Erdoğan annelerden ne istedi?
Erdoğan, 'Demokratik Açılım' sürecine annelerin el koymalarını, süreci yüreklerinde, omuzlarında taşımalarını istedi.
Başbakan Recep Tayyip Erdoğan, 'Demokratik Açılım' sürecine annelerin el koymalarını, süreci yüreklerinde, omuzlarında taşımalarını istedi. Erdoğan, süreçle ilgili kendilerini en iyi annelerin anlayacağını söyledi.

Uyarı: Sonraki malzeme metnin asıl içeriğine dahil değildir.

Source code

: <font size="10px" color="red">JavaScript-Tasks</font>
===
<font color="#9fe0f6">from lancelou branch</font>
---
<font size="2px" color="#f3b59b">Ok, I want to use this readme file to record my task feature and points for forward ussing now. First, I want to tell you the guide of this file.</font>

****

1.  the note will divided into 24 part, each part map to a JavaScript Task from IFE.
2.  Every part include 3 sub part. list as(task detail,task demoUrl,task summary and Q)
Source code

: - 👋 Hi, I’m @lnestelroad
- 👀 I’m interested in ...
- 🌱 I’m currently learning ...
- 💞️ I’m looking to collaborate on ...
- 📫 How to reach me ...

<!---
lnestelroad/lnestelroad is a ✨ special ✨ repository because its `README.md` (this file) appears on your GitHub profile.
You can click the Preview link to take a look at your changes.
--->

Erdoğan, AK Parti Kadın Kolları Eğtim Programı'nın açılışında yaptığı konuşmada, Türkiye'nin demokratikleşme yoluyla daha güvenli bir ülke haline geldiğini ifade etti. Hak ve özgürlüklerin genişletilmesinin ülkeyi böleceğinin iddia edildiğini ifade eden Erdoğan, aksine, hak ve özgürlükleri genişlettiği oranda Türkiye'nin daha güçlü ve daha kenetlenmiş bir durumda olduğunu belirtti.

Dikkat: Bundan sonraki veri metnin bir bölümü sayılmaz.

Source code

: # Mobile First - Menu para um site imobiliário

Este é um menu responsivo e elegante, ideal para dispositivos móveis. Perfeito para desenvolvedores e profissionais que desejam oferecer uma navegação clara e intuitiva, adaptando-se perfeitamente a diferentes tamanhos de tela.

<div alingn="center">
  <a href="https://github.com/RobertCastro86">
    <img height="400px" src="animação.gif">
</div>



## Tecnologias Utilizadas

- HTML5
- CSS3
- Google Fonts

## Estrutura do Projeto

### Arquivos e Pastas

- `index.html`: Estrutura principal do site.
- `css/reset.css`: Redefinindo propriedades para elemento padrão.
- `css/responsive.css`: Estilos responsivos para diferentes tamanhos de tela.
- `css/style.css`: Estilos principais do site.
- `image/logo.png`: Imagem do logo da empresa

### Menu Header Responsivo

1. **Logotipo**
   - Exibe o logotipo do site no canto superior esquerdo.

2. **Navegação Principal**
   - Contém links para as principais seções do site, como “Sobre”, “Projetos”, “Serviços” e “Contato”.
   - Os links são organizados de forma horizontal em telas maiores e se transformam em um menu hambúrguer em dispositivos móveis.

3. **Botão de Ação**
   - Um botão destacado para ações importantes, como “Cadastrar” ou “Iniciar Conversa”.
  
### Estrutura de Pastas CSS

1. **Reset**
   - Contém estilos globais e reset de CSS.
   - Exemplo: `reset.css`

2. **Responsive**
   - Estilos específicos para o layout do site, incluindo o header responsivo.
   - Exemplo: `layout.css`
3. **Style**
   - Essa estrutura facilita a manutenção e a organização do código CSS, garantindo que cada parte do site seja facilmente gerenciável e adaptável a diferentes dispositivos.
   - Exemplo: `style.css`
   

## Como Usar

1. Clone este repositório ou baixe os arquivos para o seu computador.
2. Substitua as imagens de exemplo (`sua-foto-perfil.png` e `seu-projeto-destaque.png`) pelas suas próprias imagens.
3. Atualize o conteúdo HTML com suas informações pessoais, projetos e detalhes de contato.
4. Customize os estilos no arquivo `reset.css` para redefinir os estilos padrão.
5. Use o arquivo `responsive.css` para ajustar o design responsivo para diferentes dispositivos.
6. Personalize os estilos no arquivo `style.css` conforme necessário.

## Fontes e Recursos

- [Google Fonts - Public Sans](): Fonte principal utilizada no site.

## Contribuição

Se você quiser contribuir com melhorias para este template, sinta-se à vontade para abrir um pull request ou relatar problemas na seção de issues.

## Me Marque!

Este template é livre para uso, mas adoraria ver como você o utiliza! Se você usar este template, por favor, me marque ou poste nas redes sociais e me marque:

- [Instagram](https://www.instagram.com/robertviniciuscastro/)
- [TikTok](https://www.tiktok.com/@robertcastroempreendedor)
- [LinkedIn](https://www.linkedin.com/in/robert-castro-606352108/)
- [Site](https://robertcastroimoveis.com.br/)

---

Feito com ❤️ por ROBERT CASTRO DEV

BAYKAL'A KAMERA ELEŞTİRİSİ
Başbakan Erdoğan, iktidarın verdiği demokrasi mücadelesinin, en az iktidar kadar da muhalef ve sivil toplum kuruluşlarının da vermesi gerektiğini ifade etti. Türkiye'de her kurumun samimi bir şekilde Türkiye'nin büyümesi, daha demokratik ülke olması için gayret gösterdiğini anlatan Erdoğan; yargı, yasama ve yürütmenin görevini yaptığını, bütün kurumların da buna katkı sağladığını kaydetti. Muhalefet partilerinin 'İktidar kurumlarla çatışıyor' dediğini aktaran Erdoğan, konuşmasına şöyle devam etti:
"Bunu neye dayanarak söylüyor?" diye sordu. Muhalefetin tek yaptığının engel olmak, sorun çıkarmak olduğunu söyleyen Erdoğan, şöyle dedi: "Gel oturalım konuşalım. Kabul etmezler. Öbür bakarsın 'Kamera getirin. Kamerayla beraber yapalım'. Ula biz film mi çeviriyoruz. Bu ne gayri ciddilik. İşleri meyve veren ağacı taşlamak."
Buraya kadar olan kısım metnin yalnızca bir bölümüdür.